Inside DuckDB: Columnar Storage and Vectorized Execution

TL;DR

DuckDB is an embeddable OLAP database that combines the PAX columnar storage layout with a vectorized execution engine, powered by Morsel-Driven parallelism for fast analytical queries.

Three-Layer Architecture

┌─────────────────────────────────────┐
│       Morsel-Driven Parallelism     │
│  ┌─────────┐ ┌─────────┐           │
│  │ Thread 1│ │ Thread 2│ ...       │
│  └────┬────┘ └────┬────┘           │
│       │           │                 │
│  ┌────▼───────────▼────┐           │
│  │  Vectorized Executor  │          │
│  │  (Vector Size = 2048)│           │
│  └──────────┬──────────┘           │
│             │                       │
│  ┌──────────▼──────────┐           │
│  │  PAX Columnar Layout │           │
│  └─────────────────────┘           │
└─────────────────────────────────────┘

PAX (Partition Attributes Across) Layout

DuckDB does not use pure columnar storage (DSM). Instead, it uses PAX: each Row Group is organized column-wise internally:

Row Group (122,880 rows)
┌──────────────────────────────────────┐
│ Column Chunk 1 (trip_id):            │
│ [val1, val2, ..., val122880]         │
├──────────────────────────────────────┤
│ Column Chunk 2 (timestamp):          │
│ [ts1, ts2, ..., ts122880]            │
├──────────────────────────────────────┤
│ Column Chunk 3 (amount):             │
│ [amt1, amt2, ..., amt122880]         │
└──────────────────────────────────────┘

Why PAX over Pure Columnar?

DSM (Decomposed Storage Model): one file per column → multi-column queries need multiple IOs
NSM (N-ary Storage Model): row-wise → scan drags in unused columns
PAX: the sweet spot — columns are contiguous within each Row Group → single IO for multiple columns

Vectorized Execution

DuckDB processes 2048 rows at a time (STANDARD_VECTOR_SIZE), rather than row-by-row:

Volcano (row-at-a-time):
  for row in table:
    col_a = row.a        ← function call × N
    col_b = row.b
    result = col_a + col_b

Vectorized (DuckDB):
  vector_a = table.a[0:2048]          ← single function call
  vector_b = table.b[0:2048]
  result = vector_add(vector_a, vector_b)  ← SIMD accelerated

Benefits:

Fewer virtual function calls (1 per 2048 rows vs 1 per row)
CPU cache-friendly (batch data stays in L1/L2)
Leverages SIMD (SSE/AVX) for bulk computation

Morsel-Driven Parallelism

// Data is partitioned into Morsels at execution time
// Each Morsel contains ~thousands of rows, dynamically assigned to threads

while (true) {
    auto morsel = pipeline->GetNextMorsel();
    if (!morsel) break;  // no more data
    ExecuteOperator(morsel);  // run on current thread
}

Unlike partition-based parallelism (each thread gets a fixed region), Morsel-Driven scheduling naturally handles data skew.

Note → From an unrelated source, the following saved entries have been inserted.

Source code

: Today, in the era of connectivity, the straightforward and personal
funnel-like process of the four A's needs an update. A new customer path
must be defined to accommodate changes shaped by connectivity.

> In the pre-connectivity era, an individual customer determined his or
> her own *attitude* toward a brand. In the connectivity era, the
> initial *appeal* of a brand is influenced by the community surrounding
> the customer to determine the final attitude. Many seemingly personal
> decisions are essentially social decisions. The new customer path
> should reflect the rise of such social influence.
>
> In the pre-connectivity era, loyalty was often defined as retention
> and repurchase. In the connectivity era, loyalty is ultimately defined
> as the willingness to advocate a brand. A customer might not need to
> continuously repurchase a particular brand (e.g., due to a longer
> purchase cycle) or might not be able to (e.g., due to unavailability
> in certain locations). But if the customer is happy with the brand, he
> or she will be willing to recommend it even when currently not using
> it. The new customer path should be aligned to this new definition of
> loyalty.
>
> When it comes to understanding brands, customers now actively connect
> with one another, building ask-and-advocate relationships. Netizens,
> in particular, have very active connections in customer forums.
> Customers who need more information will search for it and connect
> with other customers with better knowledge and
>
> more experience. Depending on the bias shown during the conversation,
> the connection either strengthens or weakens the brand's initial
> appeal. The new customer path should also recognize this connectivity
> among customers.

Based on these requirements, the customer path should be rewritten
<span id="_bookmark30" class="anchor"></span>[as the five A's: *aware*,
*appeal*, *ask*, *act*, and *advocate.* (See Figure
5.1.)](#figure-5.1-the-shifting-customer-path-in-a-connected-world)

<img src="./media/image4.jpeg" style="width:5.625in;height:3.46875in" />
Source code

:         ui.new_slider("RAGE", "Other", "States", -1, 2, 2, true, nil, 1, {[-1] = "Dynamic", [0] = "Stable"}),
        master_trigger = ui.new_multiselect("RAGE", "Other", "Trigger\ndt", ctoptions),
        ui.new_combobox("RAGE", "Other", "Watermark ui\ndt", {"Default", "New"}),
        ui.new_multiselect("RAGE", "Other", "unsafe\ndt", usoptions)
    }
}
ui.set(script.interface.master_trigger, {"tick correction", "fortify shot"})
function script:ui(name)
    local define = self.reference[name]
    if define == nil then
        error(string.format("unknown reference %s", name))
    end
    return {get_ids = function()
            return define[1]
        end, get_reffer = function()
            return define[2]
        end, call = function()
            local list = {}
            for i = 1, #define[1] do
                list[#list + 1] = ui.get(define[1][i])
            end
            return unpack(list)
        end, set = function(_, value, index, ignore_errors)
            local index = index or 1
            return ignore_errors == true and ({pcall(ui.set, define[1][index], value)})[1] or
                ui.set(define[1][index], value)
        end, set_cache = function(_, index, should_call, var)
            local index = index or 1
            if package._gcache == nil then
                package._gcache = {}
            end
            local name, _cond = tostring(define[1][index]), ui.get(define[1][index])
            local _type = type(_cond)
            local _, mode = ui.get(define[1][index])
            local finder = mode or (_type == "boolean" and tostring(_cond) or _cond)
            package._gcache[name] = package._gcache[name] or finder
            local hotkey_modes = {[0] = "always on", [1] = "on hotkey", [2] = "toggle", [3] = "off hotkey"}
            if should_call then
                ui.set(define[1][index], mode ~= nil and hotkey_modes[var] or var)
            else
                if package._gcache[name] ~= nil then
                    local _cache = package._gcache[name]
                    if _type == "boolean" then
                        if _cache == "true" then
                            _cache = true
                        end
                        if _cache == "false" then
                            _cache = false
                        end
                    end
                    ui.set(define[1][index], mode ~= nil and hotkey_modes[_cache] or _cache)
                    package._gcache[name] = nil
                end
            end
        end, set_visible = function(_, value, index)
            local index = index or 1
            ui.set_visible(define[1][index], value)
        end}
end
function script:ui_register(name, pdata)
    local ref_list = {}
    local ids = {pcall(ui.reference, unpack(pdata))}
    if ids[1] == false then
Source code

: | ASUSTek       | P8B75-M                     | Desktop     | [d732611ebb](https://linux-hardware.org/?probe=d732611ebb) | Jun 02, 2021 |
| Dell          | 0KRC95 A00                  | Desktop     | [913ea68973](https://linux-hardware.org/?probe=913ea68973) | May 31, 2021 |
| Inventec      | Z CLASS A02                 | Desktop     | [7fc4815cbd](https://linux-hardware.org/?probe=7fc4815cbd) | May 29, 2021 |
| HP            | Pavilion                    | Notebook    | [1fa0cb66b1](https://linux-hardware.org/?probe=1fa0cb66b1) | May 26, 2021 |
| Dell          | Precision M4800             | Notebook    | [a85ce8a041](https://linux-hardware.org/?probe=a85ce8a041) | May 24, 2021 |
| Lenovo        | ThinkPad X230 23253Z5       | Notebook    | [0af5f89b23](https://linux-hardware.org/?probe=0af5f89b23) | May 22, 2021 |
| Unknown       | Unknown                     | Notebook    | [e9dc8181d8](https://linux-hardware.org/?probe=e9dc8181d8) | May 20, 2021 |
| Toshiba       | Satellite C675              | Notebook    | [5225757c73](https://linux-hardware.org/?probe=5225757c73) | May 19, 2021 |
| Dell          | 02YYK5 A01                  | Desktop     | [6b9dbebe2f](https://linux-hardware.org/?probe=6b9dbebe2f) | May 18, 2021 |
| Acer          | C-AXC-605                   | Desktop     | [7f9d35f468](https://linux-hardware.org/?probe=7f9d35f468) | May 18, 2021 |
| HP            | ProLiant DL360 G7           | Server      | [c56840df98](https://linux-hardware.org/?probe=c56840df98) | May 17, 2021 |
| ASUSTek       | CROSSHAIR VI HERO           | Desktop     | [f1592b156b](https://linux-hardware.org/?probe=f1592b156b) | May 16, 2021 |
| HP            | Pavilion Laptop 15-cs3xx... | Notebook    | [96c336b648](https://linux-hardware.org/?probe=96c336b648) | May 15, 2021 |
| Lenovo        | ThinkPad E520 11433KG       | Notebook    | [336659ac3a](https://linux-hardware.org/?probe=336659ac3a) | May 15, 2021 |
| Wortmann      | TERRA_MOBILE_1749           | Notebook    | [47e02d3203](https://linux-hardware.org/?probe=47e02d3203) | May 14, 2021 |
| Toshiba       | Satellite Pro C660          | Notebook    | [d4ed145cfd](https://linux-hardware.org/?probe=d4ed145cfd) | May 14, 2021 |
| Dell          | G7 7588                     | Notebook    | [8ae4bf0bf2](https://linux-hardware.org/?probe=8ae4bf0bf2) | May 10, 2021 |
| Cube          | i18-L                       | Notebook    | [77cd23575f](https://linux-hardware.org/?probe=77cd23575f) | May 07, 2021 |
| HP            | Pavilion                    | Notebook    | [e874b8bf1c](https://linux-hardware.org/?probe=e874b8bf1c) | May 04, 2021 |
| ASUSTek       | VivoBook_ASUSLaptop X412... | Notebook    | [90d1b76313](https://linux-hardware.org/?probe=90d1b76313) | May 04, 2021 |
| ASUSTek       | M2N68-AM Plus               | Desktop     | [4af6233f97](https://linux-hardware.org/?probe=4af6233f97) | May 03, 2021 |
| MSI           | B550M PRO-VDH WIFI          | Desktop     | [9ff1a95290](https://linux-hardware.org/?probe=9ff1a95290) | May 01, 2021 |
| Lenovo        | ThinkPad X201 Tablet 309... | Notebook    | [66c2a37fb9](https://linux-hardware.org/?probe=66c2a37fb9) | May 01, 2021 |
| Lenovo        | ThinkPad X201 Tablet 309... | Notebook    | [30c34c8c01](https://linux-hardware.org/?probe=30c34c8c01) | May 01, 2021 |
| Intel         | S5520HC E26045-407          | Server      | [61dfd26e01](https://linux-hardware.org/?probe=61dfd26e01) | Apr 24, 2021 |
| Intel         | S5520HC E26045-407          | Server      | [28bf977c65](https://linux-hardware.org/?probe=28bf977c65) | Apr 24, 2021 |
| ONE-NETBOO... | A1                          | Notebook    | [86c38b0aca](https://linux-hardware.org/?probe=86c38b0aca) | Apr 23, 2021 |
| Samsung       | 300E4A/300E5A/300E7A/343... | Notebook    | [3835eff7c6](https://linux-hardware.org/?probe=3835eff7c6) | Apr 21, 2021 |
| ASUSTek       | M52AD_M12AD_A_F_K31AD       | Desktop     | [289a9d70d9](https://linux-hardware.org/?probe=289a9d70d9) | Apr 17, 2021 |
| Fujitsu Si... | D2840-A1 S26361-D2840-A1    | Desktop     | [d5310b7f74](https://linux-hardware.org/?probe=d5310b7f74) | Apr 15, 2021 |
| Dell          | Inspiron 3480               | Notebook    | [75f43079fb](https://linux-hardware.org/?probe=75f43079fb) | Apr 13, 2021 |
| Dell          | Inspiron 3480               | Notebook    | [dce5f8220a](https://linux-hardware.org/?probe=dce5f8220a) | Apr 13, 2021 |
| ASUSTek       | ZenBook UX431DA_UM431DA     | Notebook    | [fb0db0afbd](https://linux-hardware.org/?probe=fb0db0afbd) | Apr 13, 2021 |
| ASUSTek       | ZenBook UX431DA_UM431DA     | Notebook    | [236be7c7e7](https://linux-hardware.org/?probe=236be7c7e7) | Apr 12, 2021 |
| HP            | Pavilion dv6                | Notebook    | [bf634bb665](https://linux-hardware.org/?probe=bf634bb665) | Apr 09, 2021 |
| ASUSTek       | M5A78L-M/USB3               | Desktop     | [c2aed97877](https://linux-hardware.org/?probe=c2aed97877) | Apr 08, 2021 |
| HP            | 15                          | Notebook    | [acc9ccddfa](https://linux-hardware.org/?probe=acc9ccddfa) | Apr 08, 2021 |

Performance Characteristics

Workload	DuckDB Advantage
Full table scan	Columnar scan, skip unused columns
Aggregation	SIMD-accelerated, vectorized batch aggregation
Join	Morsel-Parallel Hash Join
In-process analytics	Zero config, embedded deployment

Summary

DuckDB’s PAX columnar storage + vectorized execution + Morsel parallelism achieves near-large-OLAP performance in an embedded footprint. For data analysis and ETL, it’s the OLAP counterpart to what SQLite does for OLTP.